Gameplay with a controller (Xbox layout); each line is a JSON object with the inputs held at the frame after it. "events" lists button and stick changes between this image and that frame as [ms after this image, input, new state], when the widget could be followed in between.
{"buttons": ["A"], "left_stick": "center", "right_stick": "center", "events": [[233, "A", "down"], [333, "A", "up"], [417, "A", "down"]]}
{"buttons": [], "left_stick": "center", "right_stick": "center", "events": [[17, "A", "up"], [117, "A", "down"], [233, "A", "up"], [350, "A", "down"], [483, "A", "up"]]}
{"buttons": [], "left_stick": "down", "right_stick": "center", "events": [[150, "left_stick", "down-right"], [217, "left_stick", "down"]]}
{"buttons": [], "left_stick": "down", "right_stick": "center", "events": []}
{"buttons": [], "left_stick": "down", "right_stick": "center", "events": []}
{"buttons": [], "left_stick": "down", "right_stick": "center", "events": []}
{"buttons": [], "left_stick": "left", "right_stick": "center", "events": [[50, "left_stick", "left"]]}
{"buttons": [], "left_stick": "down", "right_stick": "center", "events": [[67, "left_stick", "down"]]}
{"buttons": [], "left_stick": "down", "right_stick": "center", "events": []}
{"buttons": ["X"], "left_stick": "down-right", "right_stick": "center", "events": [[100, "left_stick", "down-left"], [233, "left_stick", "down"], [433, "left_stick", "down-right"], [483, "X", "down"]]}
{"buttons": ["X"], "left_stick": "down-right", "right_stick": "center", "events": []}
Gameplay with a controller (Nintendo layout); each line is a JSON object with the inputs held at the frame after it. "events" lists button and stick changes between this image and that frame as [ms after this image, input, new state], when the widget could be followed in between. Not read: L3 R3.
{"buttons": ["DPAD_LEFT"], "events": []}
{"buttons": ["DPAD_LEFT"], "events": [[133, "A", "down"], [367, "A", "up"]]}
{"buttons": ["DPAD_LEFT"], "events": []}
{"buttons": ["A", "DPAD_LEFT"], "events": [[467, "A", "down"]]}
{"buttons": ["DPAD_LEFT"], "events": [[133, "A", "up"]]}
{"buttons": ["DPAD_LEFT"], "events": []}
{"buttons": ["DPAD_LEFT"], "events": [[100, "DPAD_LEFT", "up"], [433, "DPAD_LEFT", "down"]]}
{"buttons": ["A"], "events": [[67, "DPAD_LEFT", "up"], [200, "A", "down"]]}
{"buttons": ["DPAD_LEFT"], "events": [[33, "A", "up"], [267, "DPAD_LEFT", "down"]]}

> _WORK REQUEST_:
Reproduce all of the material above without alteration.

> _ANSWER BELOW_:
Gameplay with a controller (Xbox layout); each line is a JSON object with the inputs held at the frame after it. "events" lists button and stick changes between this image and that frame as [ms after this image, input, new state], when the widget could be followed in between.
{"buttons": ["A"], "left_stick": "center", "right_stick": "center", "events": [[233, "A", "down"], [333, "A", "up"], [417, "A", "down"]]}
{"buttons": [], "left_stick": "center", "right_stick": "center", "events": [[17, "A", "up"], [117, "A", "down"], [233, "A", "up"], [350, "A", "down"], [483, "A", "up"]]}
{"buttons": [], "left_stick": "down", "right_stick": "center", "events": [[150, "left_stick", "down-right"], [217, "left_stick", "down"]]}
{"buttons": [], "left_stick": "down", "right_stick": "center", "events": []}
{"buttons": [], "left_stick": "down", "right_stick": "center", "events": []}
{"buttons": [], "left_stick": "down", "right_stick": "center", "events": []}
{"buttons": [], "left_stick": "left", "right_stick": "center", "events": [[50, "left_stick", "left"]]}
{"buttons": [], "left_stick": "down", "right_stick": "center", "events": [[67, "left_stick", "down"]]}
{"buttons": [], "left_stick": "down", "right_stick": "center", "events": []}
{"buttons": ["X"], "left_stick": "down-right", "right_stick": "center", "events": [[100, "left_stick", "down-left"], [233, "left_stick", "down"], [433, "left_stick", "down-right"], [483, "X", "down"]]}
{"buttons": ["X"], "left_stick": "down-right", "right_stick": "center", "events": []}
Gameplay with a controller (Nintendo layout); each line is a JSON object with the inputs held at the frame after it. "events" lists button and stick changes between this image and that frame as [ms after this image, input, new state], when the widget could be followed in between. Not read: L3 R3.
{"buttons": ["DPAD_LEFT"], "events": []}
{"buttons": ["DPAD_LEFT"], "events": [[133, "A", "down"], [367, "A", "up"]]}
{"buttons": ["DPAD_LEFT"], "events": []}
{"buttons": ["A", "DPAD_LEFT"], "events": [[467, "A", "down"]]}
{"buttons": ["DPAD_LEFT"], "events": [[133, "A", "up"]]}
{"buttons": ["DPAD_LEFT"], "events": []}
{"buttons": ["DPAD_LEFT"], "events": [[100, "DPAD_LEFT", "up"], [433, "DPAD_LEFT", "down"]]}
{"buttons": ["A"], "events": [[67, "DPAD_LEFT", "up"], [200, "A", "down"]]}
{"buttons": ["DPAD_LEFT"], "events": [[33, "A", "up"], [267, "DPAD_LEFT", "down"]]}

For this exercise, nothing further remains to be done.